Overcoming gaslighting abuse can also include dealing with post-traumatic stress disorder, codependency, and serious trust issues. As a survivor, you may feel guilty that you missed the gas lighter at first. All of these messy emotions can affect your relationships in the future.
Since you lost feelings of validation from the psychological abuse, you may be eager to receive it again. In desperation, you may become a person pleaser and not take things on your own. These behaviors can make you a vulnerable target for another gas lighter.
Five ways to detect a gas lighter
The best way to avoid the trap of psychological abuse is to learn to detect a gas lighter. When you recognize the first signs of tampering, it’s easier to walk away with your dignity and well-being intact. Here are five ways to detect a gas lighter.
Lies fuel the cruel gaslighting engine, and the abuser can do so with ease. These deformed personalities often have a long history of pathological lies. Even when people call them to the carpet with undeniable proof, the gas lighter will still defend their lies.
Is your new love interest too good to be true? It may not be when you notice that they are convincing with lies. Even if they are not a gas lighter, you don’t need a relationship based on falsehoods, so go away.
2. They refuse to accept blame
You are human and you will make mistakes. Beware of the gas lighter that has fooled itself into thinking it is infallible. As a master manipulator, a gas lighter will act innocent and outraged even when his faults are obvious.
They have distorted reality in their mind for so long that they always see problems as someone else’s fault. The tell-tale sign is when they try to blame you. If they can’t recognize your mistakes and shortcomings, don’t make the mistake of getting involved with them.
3. They tried to isolate you
At first, it may be difficult for you to notice that you are being pushed away from the crowd. Do they use strong emotions to manipulate you every time you want to spend time with your family and friends? Remember that the most devious tool in the gas lighter is insulation, so this behavior is a red flag to go your own way.

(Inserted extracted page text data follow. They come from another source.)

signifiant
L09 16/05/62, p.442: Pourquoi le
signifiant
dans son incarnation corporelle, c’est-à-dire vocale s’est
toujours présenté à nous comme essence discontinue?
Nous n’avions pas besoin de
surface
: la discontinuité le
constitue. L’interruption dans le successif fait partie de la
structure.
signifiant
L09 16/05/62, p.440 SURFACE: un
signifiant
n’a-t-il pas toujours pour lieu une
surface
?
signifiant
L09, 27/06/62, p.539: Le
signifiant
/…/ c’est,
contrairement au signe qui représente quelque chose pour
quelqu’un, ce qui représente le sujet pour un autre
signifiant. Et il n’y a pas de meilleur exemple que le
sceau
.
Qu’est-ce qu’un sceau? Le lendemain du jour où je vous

4. They minimize their opinions and feelings
One of your basic human needs is validation, and you need to get it from someone who says they care about you. the narcissistic gas lighter They only care about their feelings and opinions, and they feel threatened when yours don’t match. They use condescending language to minimize any difference of opinion.
When you express your opinions or feelings, they may try to embarrass you by saying that you are exaggerating or that you are too sensitive. If you do not agree, then they will resort to insults, as if you were a minor. No one has the right to tell you how to think or feel, so you must open your eyes.

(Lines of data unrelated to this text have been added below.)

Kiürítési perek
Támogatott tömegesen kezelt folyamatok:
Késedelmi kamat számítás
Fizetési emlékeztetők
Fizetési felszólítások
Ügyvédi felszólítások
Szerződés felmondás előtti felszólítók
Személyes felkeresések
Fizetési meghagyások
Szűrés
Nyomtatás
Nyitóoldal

5. They twist conversations
You can often see a gas lighter after a few conversations. If the argument starts to go south, they may try to manipulate your words to make you look bad. Gas lighters have a devious talent for rewriting past events as if your memory is unreliable.
For example, they may have been furious when you were at the grocery store talking to an old friend. Maybe they said something rude and pushed you towards the door. When they discuss the event later, they may try to say that your friend was rude and that they were taking it for you.

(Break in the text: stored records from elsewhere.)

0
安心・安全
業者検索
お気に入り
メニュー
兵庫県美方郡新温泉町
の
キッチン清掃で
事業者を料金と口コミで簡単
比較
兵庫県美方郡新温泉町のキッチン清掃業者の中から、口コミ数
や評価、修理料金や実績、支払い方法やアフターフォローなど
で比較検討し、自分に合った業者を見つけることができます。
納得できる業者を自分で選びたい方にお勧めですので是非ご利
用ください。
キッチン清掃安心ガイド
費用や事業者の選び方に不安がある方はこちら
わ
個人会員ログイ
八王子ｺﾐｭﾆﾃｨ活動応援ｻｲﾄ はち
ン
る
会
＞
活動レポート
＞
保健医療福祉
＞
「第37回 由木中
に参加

The manipulative person tries to appear caring and uses comforting words to make him sound like a hero. They want me to emerge as the weak-minded loser. Trust your conversational skills and memory, and don’t be fooled by this abusive manipulation. Fight hard not to lose yourself to someone who wants to abuse you and control you.
You can detect a gas lighter when you trust your instincts and refuse to be tampered with. Your best weapon against this psychological abuse is to face the situation. The only gas lights you need in your life are the ones that create the romantic atmosphere on a date with someone who loves you.